Do you have examples that prove that delivering a bunch of features really fast is going to steal customers from something?

Well this is a different argument, that we really don’t need very much new software because so much of what was needed is already written.

I’m sympathetic to this argument. But it’s orthogonal to the AI question.

your personal experience is clearly in the techie bubble

ai is more than delivering features fast (thats probably one of the lowest priorities for companies)

right now its a race to automate work, especially back office. companies already are seeing 10M+ in savings and revenue growth and we're barely starting. workflows in sales, outbound, gtm, marketing, eng, operations, compliance, kyc etc

consumer is a different beast, consumers want convenience which has already been hyperoptimized and the big consumer cos run on network effs instead of features

> right now its a race to automate work, especially back office. companies already are seeing 10M+ in savings and revenue growth

What? Where? Citations please. We're seeing big companies massively stall in all traditional sectors except AI which is a irrational market built off hype.
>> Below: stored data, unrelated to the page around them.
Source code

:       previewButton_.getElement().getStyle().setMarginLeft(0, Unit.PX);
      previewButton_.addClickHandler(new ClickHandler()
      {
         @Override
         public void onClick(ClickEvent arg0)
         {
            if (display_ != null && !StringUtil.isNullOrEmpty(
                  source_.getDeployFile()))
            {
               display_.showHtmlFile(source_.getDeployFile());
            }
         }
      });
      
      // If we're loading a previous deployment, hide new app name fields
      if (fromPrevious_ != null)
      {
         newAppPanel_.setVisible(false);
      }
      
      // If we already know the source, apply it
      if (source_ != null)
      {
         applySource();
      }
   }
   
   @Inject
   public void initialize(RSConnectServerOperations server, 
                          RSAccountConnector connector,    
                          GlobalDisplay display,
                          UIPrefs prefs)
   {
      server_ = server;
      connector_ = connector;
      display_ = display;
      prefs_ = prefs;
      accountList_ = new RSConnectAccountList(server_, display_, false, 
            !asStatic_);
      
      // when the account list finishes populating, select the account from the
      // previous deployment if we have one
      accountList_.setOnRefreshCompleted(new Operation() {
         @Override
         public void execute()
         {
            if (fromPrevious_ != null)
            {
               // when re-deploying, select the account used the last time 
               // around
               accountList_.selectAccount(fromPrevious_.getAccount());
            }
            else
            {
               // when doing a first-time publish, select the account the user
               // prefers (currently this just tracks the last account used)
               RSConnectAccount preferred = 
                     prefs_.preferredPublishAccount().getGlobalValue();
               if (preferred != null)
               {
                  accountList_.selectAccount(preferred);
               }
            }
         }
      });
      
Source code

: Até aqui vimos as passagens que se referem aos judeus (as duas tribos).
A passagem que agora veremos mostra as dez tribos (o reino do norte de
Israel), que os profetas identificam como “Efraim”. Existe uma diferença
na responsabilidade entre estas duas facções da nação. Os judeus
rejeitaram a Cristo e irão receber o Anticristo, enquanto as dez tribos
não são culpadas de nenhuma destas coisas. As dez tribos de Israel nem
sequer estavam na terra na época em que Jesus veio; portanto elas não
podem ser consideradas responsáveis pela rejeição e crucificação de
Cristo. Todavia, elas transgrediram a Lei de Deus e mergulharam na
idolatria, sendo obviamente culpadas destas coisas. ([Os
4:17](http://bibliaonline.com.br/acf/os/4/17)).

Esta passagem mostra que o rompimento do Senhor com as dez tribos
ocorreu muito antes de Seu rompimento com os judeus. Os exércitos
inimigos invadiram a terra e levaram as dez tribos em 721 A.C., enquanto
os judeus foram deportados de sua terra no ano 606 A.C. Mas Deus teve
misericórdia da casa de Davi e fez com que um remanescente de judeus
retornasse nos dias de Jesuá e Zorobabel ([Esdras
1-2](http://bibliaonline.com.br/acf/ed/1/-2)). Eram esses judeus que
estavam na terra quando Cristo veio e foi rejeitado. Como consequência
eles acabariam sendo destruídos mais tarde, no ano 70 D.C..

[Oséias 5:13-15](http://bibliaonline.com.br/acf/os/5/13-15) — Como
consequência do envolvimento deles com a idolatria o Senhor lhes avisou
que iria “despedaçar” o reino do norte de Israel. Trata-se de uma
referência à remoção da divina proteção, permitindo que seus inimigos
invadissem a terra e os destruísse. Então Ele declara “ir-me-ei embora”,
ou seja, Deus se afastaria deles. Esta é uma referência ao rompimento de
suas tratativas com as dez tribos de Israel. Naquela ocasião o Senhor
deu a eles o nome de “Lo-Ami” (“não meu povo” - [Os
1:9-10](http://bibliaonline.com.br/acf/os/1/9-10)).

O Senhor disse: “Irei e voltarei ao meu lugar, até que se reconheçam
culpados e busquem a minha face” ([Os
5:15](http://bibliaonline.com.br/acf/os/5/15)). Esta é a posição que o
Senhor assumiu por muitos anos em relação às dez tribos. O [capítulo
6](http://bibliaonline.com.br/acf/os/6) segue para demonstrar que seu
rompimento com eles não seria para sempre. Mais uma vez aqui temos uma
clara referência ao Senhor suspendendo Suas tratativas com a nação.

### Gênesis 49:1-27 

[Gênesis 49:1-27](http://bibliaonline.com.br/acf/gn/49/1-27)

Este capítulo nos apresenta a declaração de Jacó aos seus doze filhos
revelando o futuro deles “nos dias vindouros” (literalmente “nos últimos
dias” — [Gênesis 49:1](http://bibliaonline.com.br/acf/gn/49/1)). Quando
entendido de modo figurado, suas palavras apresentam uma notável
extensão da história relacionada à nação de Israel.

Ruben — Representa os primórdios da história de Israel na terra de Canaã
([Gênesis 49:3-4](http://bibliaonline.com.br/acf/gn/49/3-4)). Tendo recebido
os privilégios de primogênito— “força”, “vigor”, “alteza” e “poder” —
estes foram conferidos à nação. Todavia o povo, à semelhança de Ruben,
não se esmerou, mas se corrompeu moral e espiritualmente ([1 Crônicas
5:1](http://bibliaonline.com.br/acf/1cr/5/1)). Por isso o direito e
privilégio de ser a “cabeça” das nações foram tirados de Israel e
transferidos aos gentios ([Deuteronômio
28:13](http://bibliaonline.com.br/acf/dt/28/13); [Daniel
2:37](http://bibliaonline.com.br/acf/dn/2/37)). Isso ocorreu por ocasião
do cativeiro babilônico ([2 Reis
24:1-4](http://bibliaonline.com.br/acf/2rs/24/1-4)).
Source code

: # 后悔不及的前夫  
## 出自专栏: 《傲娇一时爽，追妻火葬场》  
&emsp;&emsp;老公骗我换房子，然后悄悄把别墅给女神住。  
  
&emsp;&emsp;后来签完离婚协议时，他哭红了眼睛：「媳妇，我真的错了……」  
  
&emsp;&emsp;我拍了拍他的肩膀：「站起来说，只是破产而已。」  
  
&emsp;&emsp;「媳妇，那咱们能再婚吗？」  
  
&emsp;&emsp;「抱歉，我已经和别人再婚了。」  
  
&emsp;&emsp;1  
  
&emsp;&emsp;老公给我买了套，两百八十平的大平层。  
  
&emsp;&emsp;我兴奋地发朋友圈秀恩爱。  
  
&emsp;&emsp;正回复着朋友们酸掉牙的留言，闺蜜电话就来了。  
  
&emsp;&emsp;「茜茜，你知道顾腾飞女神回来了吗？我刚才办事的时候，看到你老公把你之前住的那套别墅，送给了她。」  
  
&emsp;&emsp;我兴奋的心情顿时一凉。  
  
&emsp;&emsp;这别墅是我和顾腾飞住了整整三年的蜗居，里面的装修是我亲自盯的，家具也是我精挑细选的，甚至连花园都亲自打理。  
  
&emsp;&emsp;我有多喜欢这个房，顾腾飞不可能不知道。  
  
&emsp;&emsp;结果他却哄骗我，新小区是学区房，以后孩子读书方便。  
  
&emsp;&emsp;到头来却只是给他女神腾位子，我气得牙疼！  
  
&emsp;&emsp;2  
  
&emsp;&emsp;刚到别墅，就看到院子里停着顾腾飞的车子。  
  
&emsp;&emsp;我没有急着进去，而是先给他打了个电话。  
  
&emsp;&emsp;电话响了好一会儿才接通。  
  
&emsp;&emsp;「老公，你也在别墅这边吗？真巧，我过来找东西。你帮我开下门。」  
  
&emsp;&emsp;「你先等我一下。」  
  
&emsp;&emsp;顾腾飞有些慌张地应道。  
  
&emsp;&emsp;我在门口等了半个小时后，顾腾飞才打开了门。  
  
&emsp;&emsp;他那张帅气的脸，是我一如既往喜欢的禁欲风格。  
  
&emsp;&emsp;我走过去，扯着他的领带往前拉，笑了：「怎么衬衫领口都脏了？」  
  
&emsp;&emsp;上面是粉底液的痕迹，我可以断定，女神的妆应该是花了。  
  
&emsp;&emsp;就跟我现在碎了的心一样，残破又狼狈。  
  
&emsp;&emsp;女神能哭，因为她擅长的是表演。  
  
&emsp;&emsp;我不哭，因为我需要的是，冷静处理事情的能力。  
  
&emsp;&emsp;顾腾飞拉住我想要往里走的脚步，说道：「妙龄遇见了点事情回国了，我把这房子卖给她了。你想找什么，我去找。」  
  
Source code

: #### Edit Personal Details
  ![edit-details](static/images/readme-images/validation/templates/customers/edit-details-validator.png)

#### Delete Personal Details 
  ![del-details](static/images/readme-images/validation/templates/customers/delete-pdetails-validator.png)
ai companies know how to use the tools internally, not surprising

there are no citations yet because this is going on behind closed doors, if you know you know. we'll start seeing it in the financials of companies soon. alternatively you can look at the revenue growth of applied ai companies

Enjoy getting your milkshake drunk by AI-first companies then.
It's much more than that. There's plenty of market for people and companies who don't specialise in cloud software. The market for programmers who don't use AI is going to be more like the market for programmers who don't use compilers.
Or, don’t. Do what you want, don’t listen to random people on the internet telling you what to do.
> So yes, use AI. Don't nitpick the costs and benefits. The world is headed this way; if you want to develop software for a living and afford to eat, you need to be too.

It's really saddening to see software engineers throw out all critical thinking and innovation out the window to behave like sheep and follow the trend line. The industry was trailblazed by people that refused to do just that and the same is going to be true in the future.

Are you saying productivity is strictly greater for developers who don’t use AI?